Add `transformers` v5.0.0 compatibility by speediedan · Pull Request #79 · decoderesearch/circuit-tracer

speediedan · 2026-01-31T16:20:50Z

This PR adds support for transformers>=5.0.0 and huggingface_hub>=1.0.0 while maintaining backward compatibility with transformers v4.x. The changes address breaking API changes in both libraries that affected model structure paths, MoE internals, and exception constructors.

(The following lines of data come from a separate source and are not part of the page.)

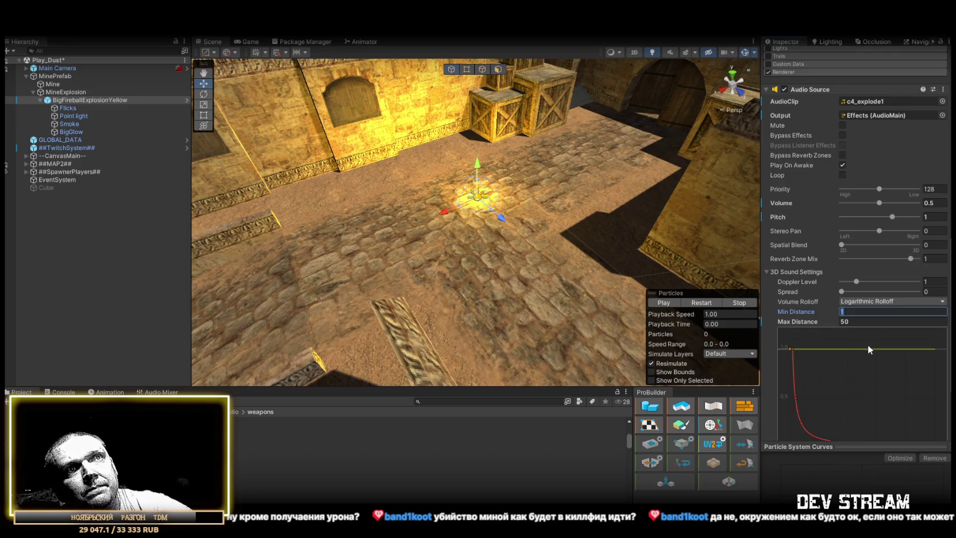
pyautogui.scroll(-3, 869, 357)
# Set the explosion Audio Source to Linear Rolloff, Max Distance 55, and Spatial Blend 1.
pyautogui.click(881, 203)
pyautogui.click(864, 224)
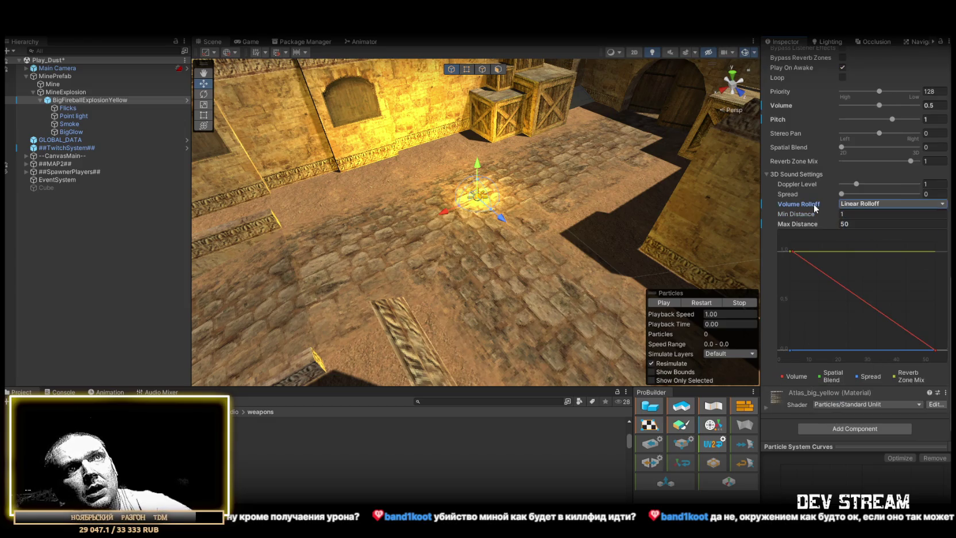
pyautogui.click(862, 224)
pyautogui.write('55')
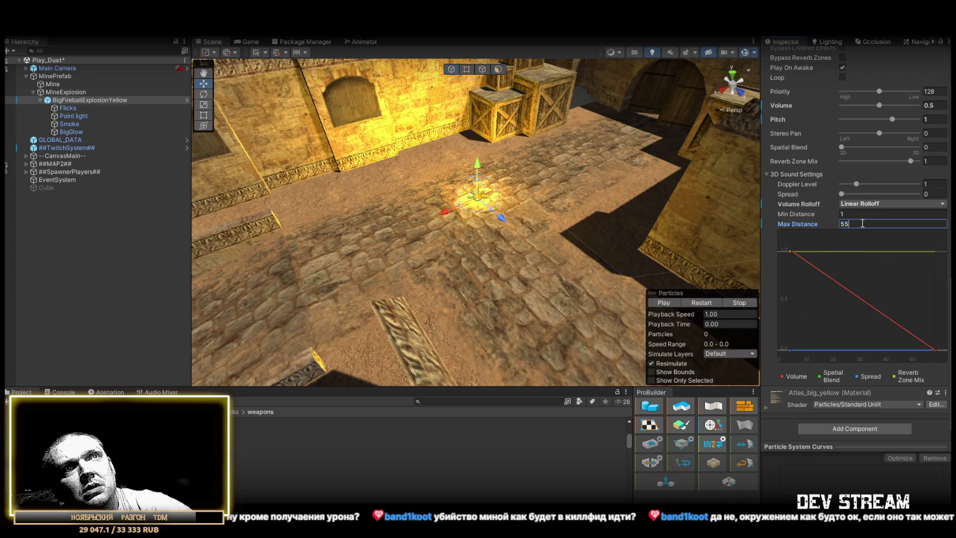
pyautogui.moveTo(606, 246)
pyautogui.mouseDown()
pyautogui.moveTo(525, 222)
pyautogui.moveTo(471, 184)
pyautogui.mouseUp()
pyautogui.moveTo(866, 146); pyautogui.dragTo(919, 147)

Key adaptations necessary:

Updated model path structure for Gemma3ForConditionalGeneration
Updated MLP hook paths for v5's new router_scores format in GptOss MoE
Updated test fixtures for v5 API changes
Runtime detection of transformers version for conditional mappings to enable v4 BC

Key Changes

1. Version Detection (tl_nnsight_mapping.py)

New module-level version detection:

from packaging import version
import transformers

TRANSFORMERS_VERSION = version.parse(transformers.__version__)
TRANSFORMERS_GTE_5_0_0 = TRANSFORMERS_VERSION >= version.parse("5.0.0")

This constant enables conditional logic throughout the codebase without repeated version checks.

2. Gemma3ForConditionalGeneration Path Updates

Breaking Change in transformers v5:
The multimodal Gemma3 model structure changed from:

language_model.layers[{layer}]  # v4

to:

model.language_model.layers[{layer}]  # v5

Solution:

_gemma3_cond_prefix = "model.language_model" if TRANSFORMERS_GTE_5_0_0 else "language_model"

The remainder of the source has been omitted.